- **What you are asked to do**
Report back every line in the data that includes the string "almost".

Dataset entries
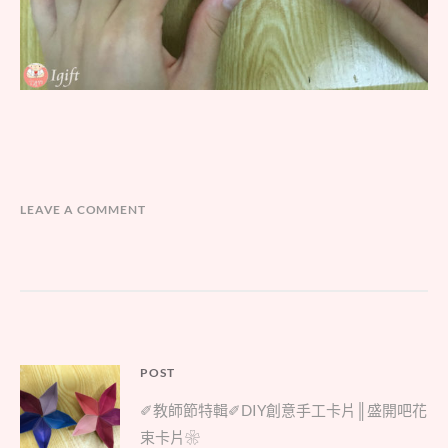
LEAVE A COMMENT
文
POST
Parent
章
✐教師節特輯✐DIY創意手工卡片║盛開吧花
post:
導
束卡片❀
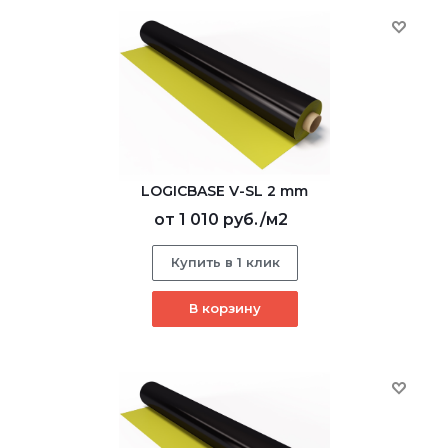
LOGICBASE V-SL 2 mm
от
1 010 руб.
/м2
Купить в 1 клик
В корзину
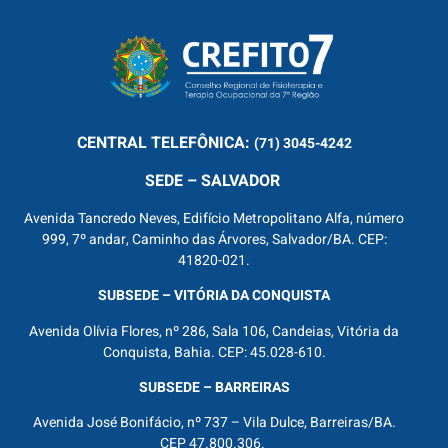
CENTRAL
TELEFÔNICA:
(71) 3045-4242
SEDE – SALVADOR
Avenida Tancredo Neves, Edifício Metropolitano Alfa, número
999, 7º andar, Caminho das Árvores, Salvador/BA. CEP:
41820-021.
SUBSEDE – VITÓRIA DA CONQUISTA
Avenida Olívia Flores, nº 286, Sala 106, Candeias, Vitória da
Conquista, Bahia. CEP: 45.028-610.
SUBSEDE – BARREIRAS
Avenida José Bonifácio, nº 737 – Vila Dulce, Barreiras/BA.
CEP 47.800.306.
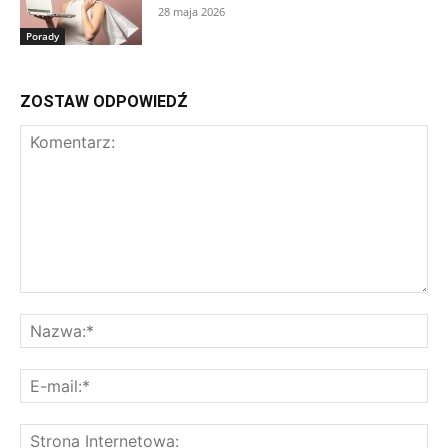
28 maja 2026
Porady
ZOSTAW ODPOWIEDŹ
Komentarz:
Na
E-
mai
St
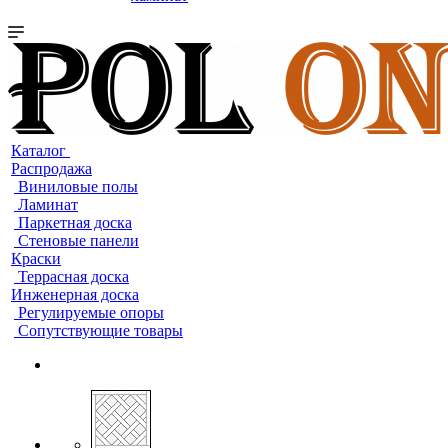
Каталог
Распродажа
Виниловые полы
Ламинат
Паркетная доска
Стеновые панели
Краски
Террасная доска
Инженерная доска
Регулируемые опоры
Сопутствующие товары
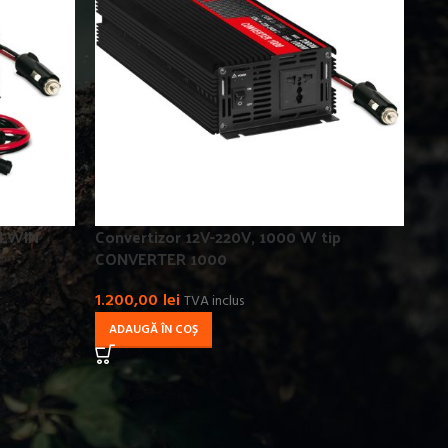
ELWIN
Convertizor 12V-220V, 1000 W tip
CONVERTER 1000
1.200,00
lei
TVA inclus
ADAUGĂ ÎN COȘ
...
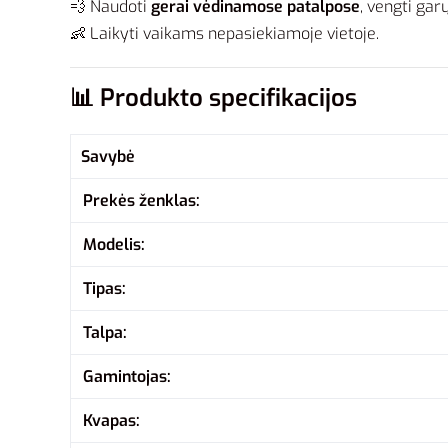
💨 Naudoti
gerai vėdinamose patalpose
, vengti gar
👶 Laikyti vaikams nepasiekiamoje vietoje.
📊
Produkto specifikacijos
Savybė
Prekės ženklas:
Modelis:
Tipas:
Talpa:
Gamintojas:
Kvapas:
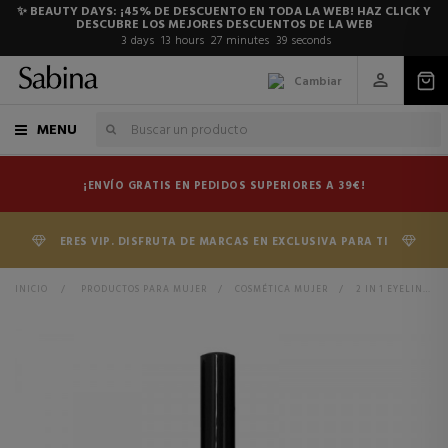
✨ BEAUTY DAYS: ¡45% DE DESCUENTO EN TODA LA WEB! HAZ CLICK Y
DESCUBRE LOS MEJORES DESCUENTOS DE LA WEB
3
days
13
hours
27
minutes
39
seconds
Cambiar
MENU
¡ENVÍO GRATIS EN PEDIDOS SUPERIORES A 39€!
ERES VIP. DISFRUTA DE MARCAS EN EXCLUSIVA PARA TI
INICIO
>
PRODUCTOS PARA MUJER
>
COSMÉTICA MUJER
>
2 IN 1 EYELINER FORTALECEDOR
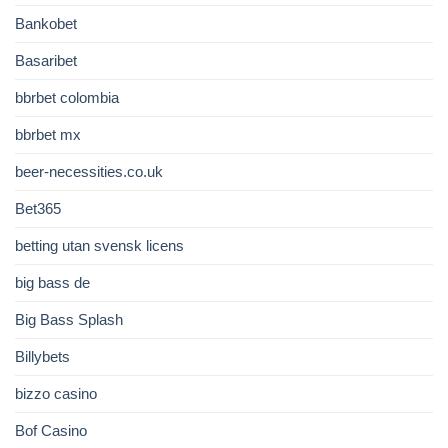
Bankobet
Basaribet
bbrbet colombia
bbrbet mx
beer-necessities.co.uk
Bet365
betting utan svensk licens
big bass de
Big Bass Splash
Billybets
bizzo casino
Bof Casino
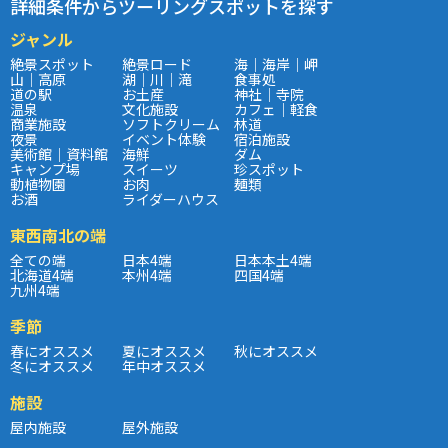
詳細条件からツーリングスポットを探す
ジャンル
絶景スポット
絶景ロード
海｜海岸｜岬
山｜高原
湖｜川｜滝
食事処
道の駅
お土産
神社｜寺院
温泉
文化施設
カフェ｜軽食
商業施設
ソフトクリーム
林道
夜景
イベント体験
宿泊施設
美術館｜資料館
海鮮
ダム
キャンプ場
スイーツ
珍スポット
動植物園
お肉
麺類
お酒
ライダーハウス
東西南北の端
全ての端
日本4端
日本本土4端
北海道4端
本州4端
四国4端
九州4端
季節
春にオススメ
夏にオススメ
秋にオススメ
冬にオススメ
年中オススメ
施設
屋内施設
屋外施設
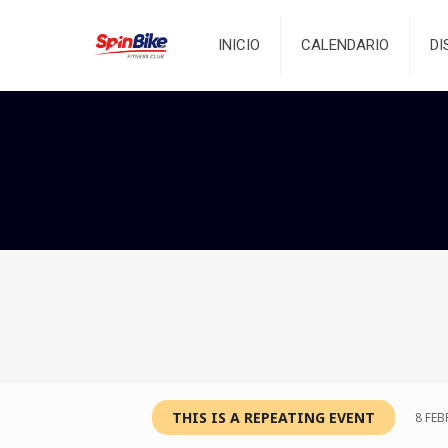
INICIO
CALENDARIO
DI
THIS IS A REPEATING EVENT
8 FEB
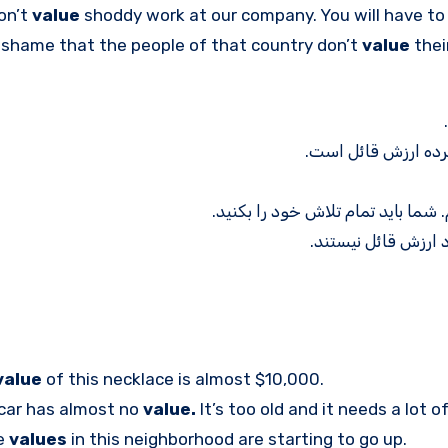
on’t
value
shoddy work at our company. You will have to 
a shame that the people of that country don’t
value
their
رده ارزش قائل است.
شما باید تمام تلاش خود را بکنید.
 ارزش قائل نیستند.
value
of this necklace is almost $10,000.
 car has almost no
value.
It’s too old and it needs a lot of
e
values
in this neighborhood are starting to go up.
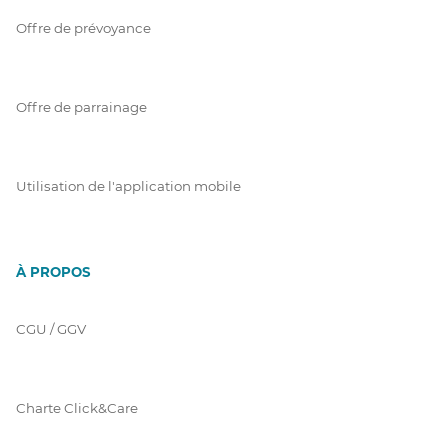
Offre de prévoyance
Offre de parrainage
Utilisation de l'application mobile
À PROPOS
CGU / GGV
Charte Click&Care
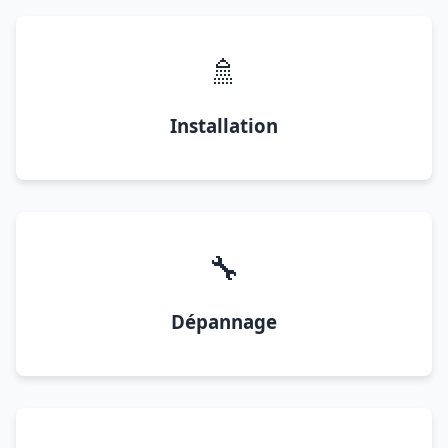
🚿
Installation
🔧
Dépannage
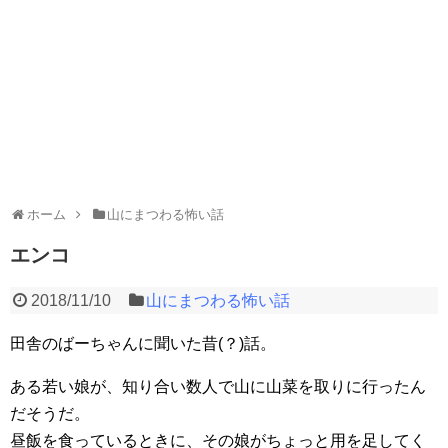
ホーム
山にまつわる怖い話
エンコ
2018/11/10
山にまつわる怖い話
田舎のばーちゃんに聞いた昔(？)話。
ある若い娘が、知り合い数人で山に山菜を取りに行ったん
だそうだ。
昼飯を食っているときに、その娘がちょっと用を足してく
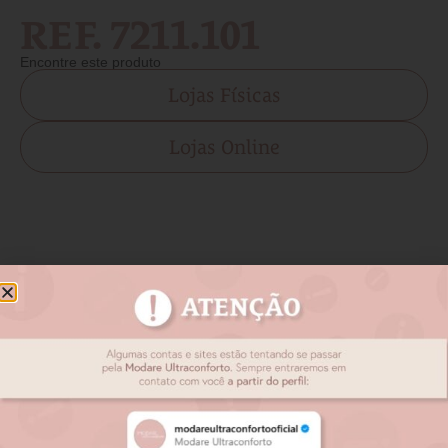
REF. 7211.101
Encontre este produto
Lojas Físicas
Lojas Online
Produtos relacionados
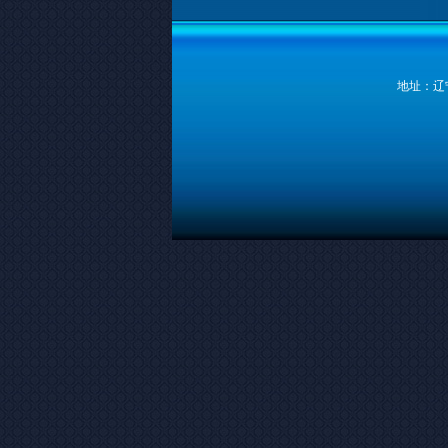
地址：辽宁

- **Answer space**
of this necklace is almost $10,000.
 car has almost no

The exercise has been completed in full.